Photo courtesy of Missouri Botanical Garden
You can almost feel the dry, thin air and high-altitude sunlight of the Rocky Mountains when you see a Colorado Blue Spruce (Picea pungens). The needles are short and narrow on stout twigs, the better to conserve moisture. Each needle ends in a point that will stick you if you poke your bare hand among the branches. A pair of mourning doves nests every year in my tree, maybe from an instinct that the dense branching and sharp needles protect them.
I’m guessing deer don’t browse this tree, even in spring when the new growth of most shrubs and trees is tender and tempting. A new shoot on a Blue Spruce is a chubby, soft spear of crowded young needles, dotted with drops of a strong-smelling, clear, sticky resin. I’ve never seen one eaten.

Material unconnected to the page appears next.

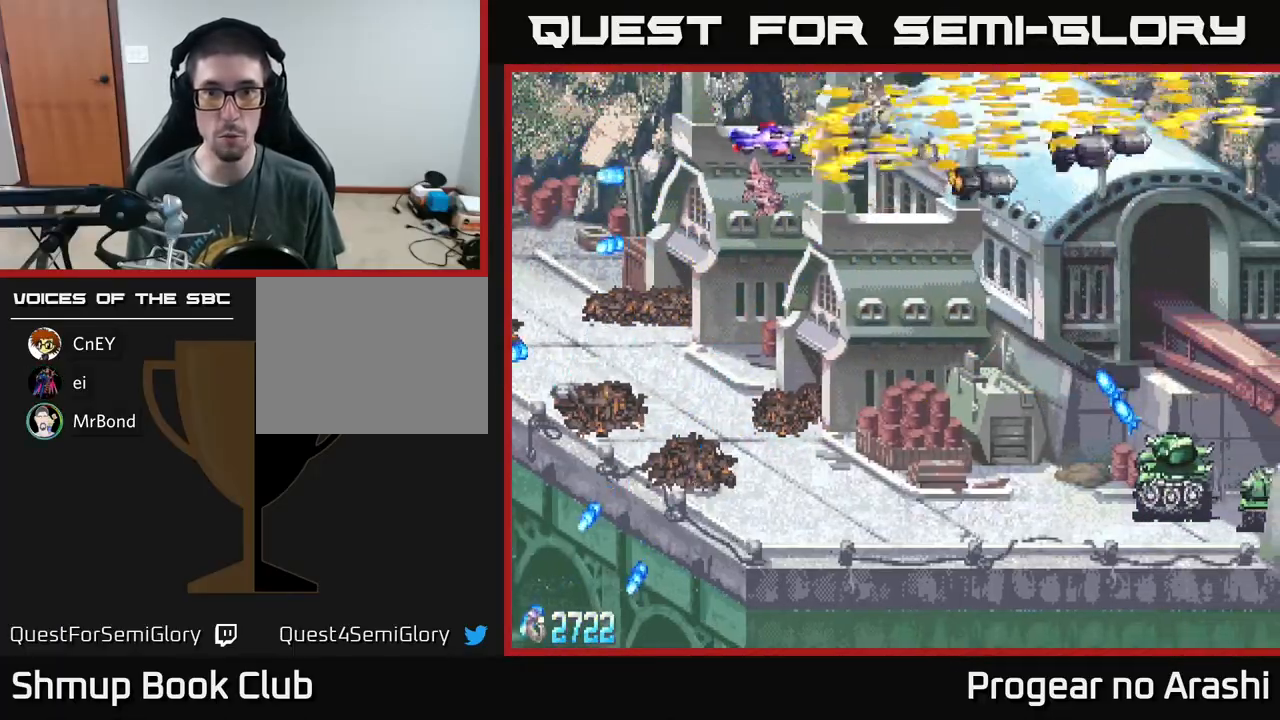
{"buttons": ["X", "DPAD_DOWN"], "left_stick": "center", "events": [[67, "DPAD_RIGHT", "up"]]}
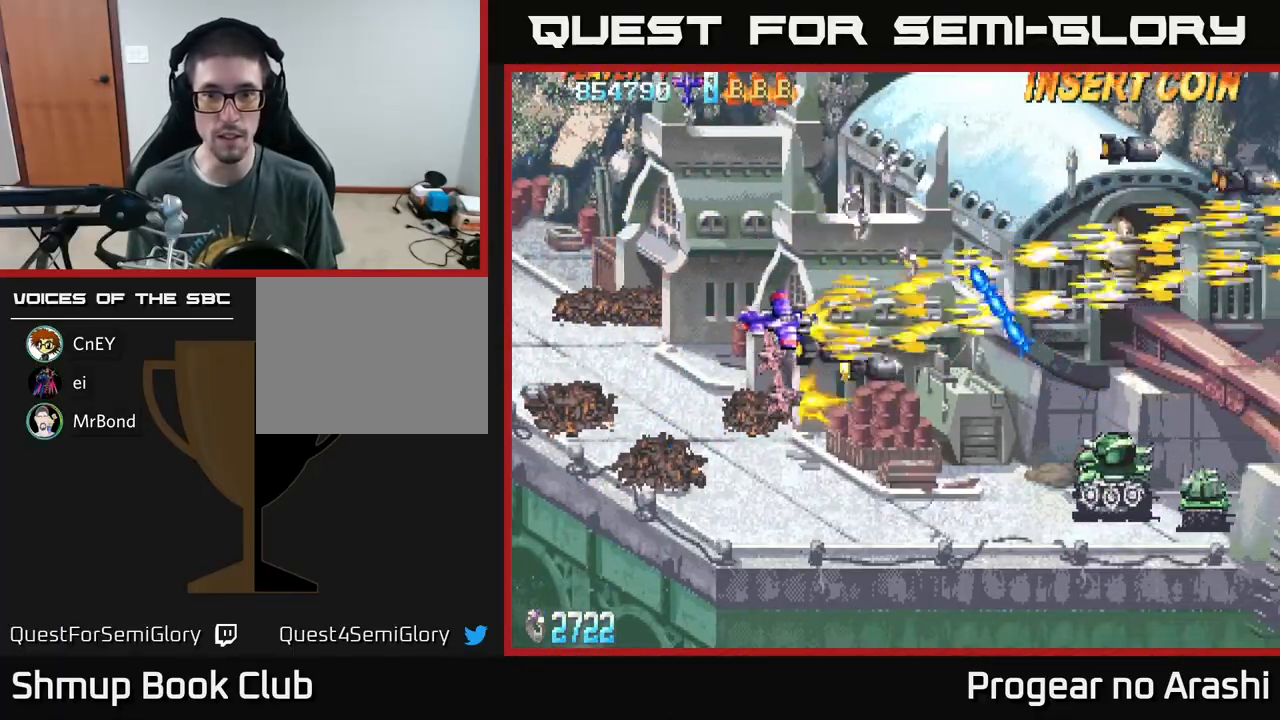
{"buttons": ["X", "DPAD_DOWN", "DPAD_RIGHT"], "left_stick": "center", "events": [[217, "DPAD_RIGHT", "down"]]}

The color of the tree can vary from green to a silvery blue because the wax that coats the needles (another adaptation to dry air) varies in thickness. The bluer the better for some gardeners so nurserymen are always looking for chance trees with brighter blues. There are also dwarf, creeping, and weeping forms of the tree. One slow-grower has the pungent name "Fat Albert." By the way “pungens” means sharp or pointed in Latin.
Blue Spruce will grow in a range of climates, but does not tolerate hot, humid conditions. In spite of its dry native region it likes a moist, well-drained soil. It’s grown as a Christmas tree. If you buy a live one, keep it in its pot and in a cool place over the winter, unless the ground is unfrozen and you can dig a planting hole.